(Colored object listings)
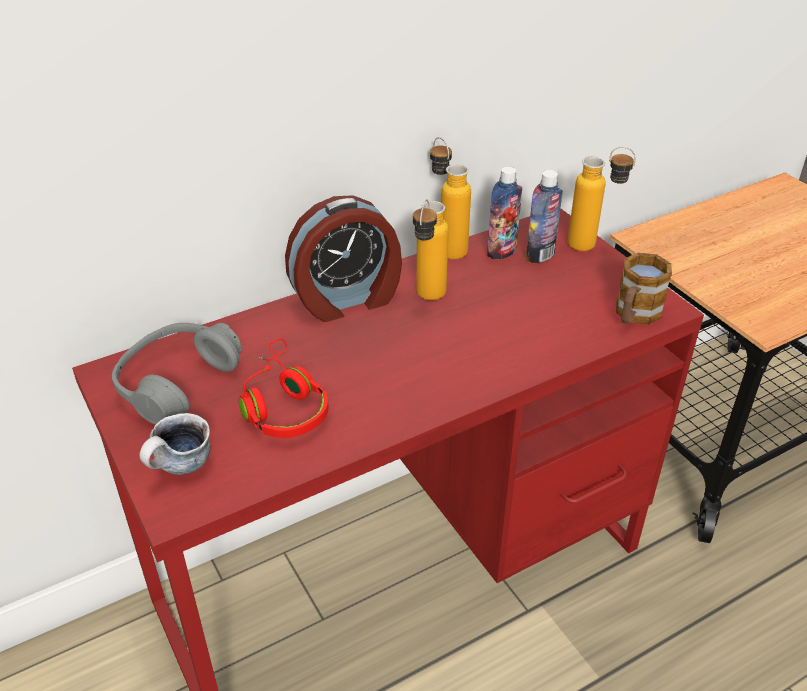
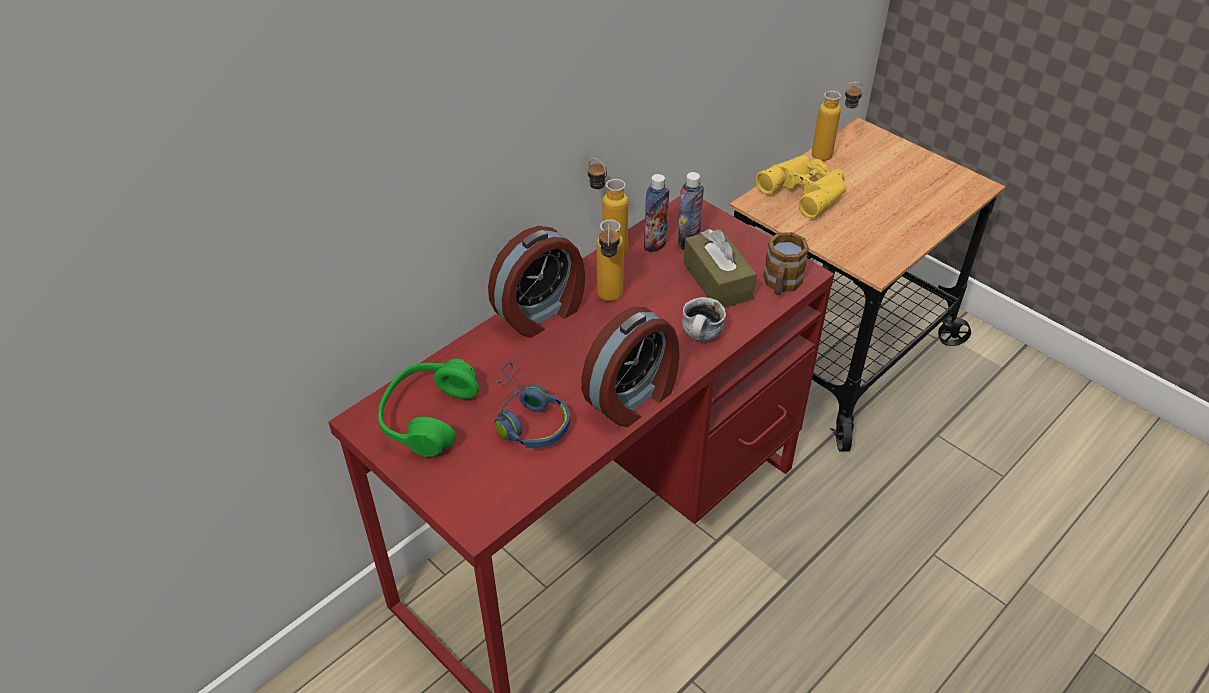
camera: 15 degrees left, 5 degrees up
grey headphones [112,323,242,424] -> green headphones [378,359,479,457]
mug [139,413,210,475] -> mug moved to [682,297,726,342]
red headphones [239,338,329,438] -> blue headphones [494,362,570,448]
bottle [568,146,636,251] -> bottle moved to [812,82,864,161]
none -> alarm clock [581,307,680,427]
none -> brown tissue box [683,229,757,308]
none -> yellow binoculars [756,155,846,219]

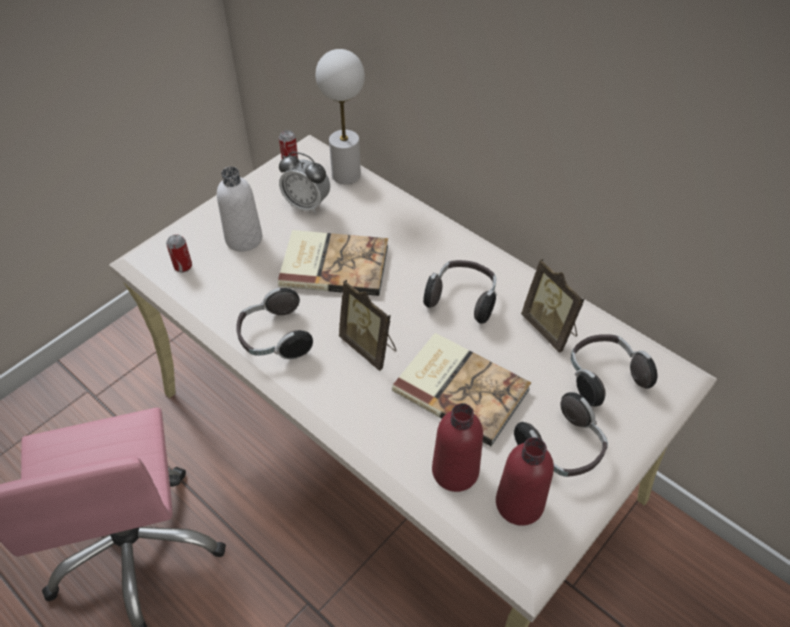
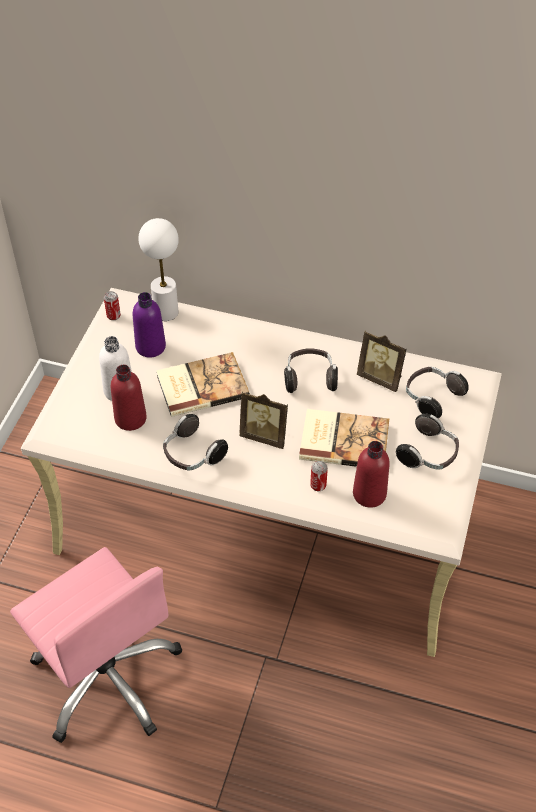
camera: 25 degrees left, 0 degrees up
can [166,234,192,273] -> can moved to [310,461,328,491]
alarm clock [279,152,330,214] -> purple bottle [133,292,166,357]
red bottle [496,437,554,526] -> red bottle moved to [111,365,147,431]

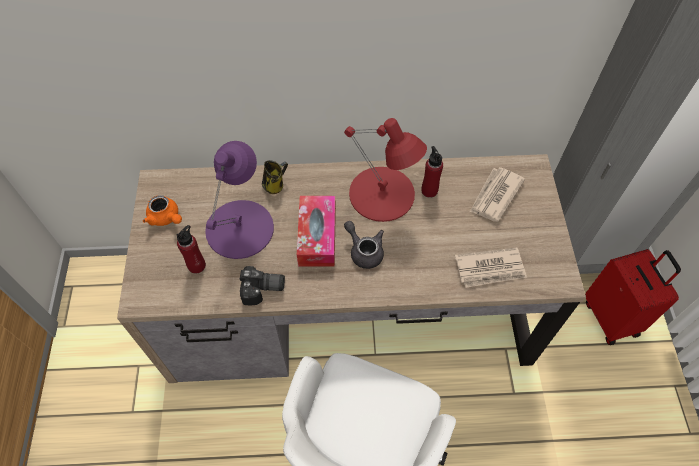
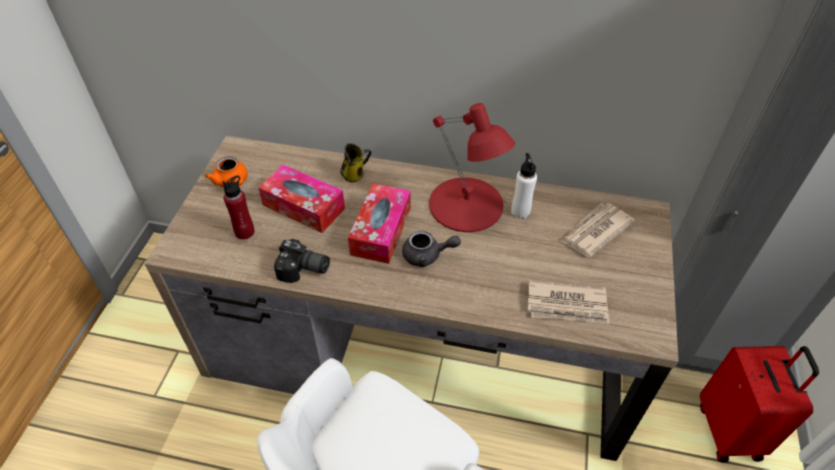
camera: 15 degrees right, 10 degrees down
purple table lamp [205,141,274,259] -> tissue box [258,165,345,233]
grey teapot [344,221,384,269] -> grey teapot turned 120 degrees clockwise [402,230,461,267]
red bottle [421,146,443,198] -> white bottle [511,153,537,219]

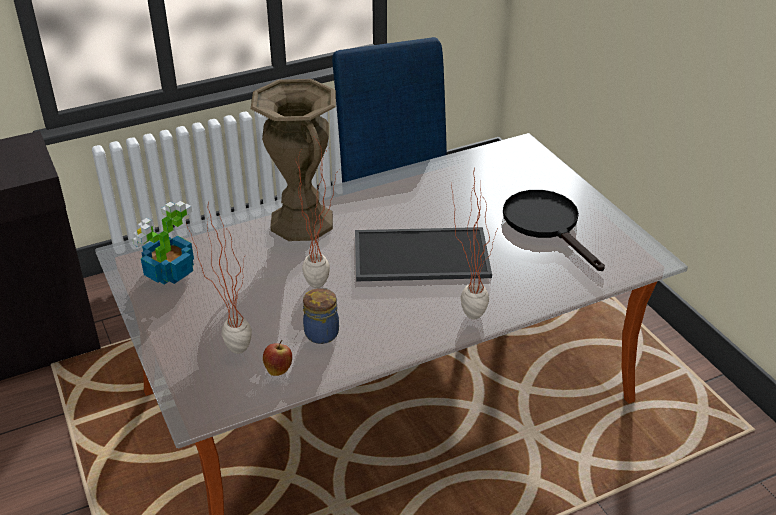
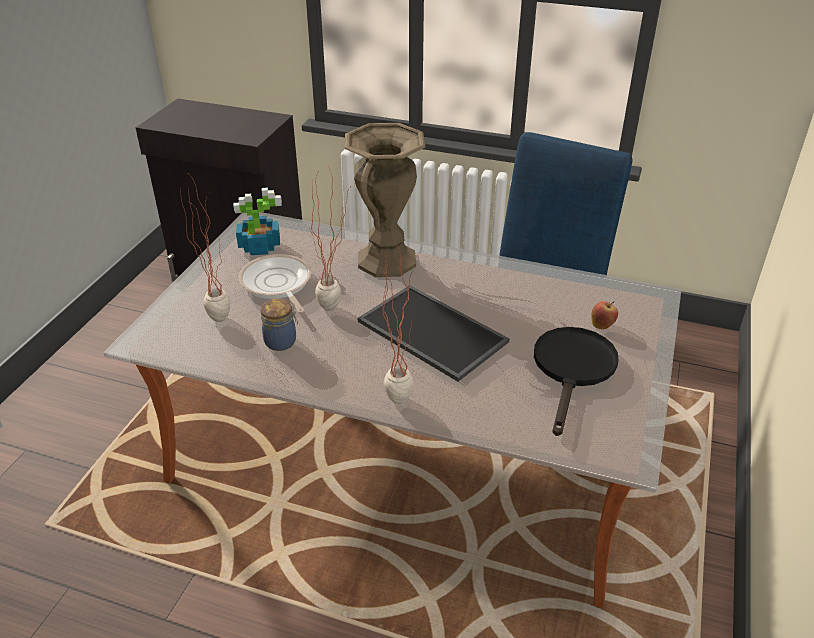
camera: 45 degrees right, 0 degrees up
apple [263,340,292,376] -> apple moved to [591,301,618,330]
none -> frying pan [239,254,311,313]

Problem description:
Although the records above contain pictures, the copy should not; retype exactly the lines from the one containing "red bottle [496,437,554,526]" through the one containing "camera: 45 degrees right, 0 degrees up".

Task result:
red bottle [496,437,554,526] -> red bottle moved to [111,365,147,431]

camera: 15 degrees right, 10 degrees down
purple table lamp [205,141,274,259] -> tissue box [258,165,345,233]
grey teapot [344,221,384,269] -> grey teapot turned 120 degrees clockwise [402,230,461,267]
red bottle [421,146,443,198] -> white bottle [511,153,537,219]

camera: 45 degrees right, 0 degrees up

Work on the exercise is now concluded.